03
Mar 13

Robert Parker

Robert Parker balbutiait en tant que critique de vins lorsque sa carrière décolla au début des années 80, avant d’être littéralement « satellisé » quelques années plus tard. Au-delà de ses qualités de dégustateur hors norme (il peut goûter une centaine de vins dans la journée, sans que son jugement ne s’émousse), et de sa mémoire olfactive et gustative surdéveloppée (il dit goûter 10 000 vins/an !), l’origine de ce succès « stratosphérique » prend sa source à Bordeaux, dans le millésime 1982. Retour sur le phénomène.

guide_parker_bordeauxAlors que la majorité des critiques méjuge totalement le potentiel du millésime 82, Robert Parker, à l’instar de Michel Bettane, l’encense immédiatement : jackpot, l’année se révèlera être magistrale, notamment à Bordeaux. Les acheteurs suivront dorénavant ce juriste américain à la « vista » indéniable, et aux jugements aussi attendus que décriés. Les cuistres boursouflés de jalousie ou de frustration reprochent au Guide de porter des avis qui sonnent comme autant de sentences. C’est vrai qu’il peut faire (à Bordeaux) ou défaire (en Loire dont il trouve les rouges « herbacés ») la réputation de certains vins. Mais quelle responsabilité le critique endosse t-il dans la médiocrité qu’il dénonce? Il me semble moins inepte de « challenger » la méthode, ou d’exposer les orientations du dégustateur.

Tel un journaliste citant hors contexte, ou un critique littéraire jugeant un roman sur son seul titre, le dégustateur se livre toujours à un exercice périlleux en résumant un vin sur une ou plusieurs expériences de dégustation. Certes, les qualités organoleptiques d’un vin sont primordiales, mais ces dernières s’apprécient au regard de l’instant même de la dégustation : déguste t-on seul ou entre amis, dans le calme ou la cohue, en mangeant ou pas, chez soi ou chez le vigneron, etc. Ainsi, dans le cas d’une bonne note (supérieure à 80/100) ou mauvaise note (entre 50 et 80/100) attribuée par Robert Parker peut-on avoir soi-même une appréciation dissymétrique.

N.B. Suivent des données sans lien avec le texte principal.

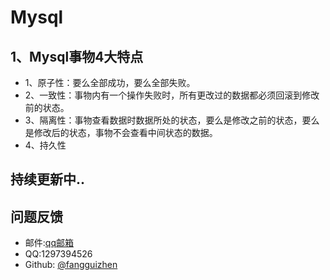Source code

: # Mysql

## 1、Mysql事物4大特点

* 1、原子性：要么全部成功，要么全部失败。
* 2、一致性：事物内有一个操作失败时，所有更改过的数据都必须回滚到修改前的状态。
* 3、隔离性：事物查看数据时数据所处的状态，要么是修改之前的状态，要么是修改后的状态，事物不会查看中间状态的数据。
* 4、持久性

## 持续更新中..

## 问题反馈
* 邮件:[qq邮箱](1297394526@qq.com)
* QQ:1297394526
* Github: [@fangguizhen](https://github.com/fangguizhen)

Goûter à la chaîne des dizaines de vins différents en quelques heures revient inéluctablement à favoriser les vins riches, puissants et tanniques. Les vins « parkérisés », comprendre touchés par la grâce d’un commentaire élogieux, se sont ainsi retrouvés dépositaires d’un style qui allait bientôt faire école compte tenu des retombées commerciales induites. Faisant la part belle aux élevages en fût de chêne et à l’extraction poussée, Robert Parker a influencé de nombreux vignerons, comme en Italie, dont les « super-toscans » sont un avatar.

Gourou du vin comme il est parfois surnommé, Robert Parker n’en reste pas moins homme. Il commet des erreurs (cf. enquête à charge d’Hannah Agostini « Robert Parker, anatomie d’un mythe », ed. Scali), ne fait pas autorité dans tous les vignobles (il est persona non grata en Bourgogne, où une affaire l’a opposé à la Maison Faiveley, dont, pour la petite histoire, l’avocat était un certain Hubert de Montille), et possède (ou est possédé par) un bulldog Buddy qui pète. Pour ma part, je respecte le seul critique ayant jamais influencé le monde du vin, et dont les ouvrages sur Bordeaux font référence. Je rejoins en cela Michel Rolland qui dit de Robert Parker que « Bordeaux peut lui ériger une statue ».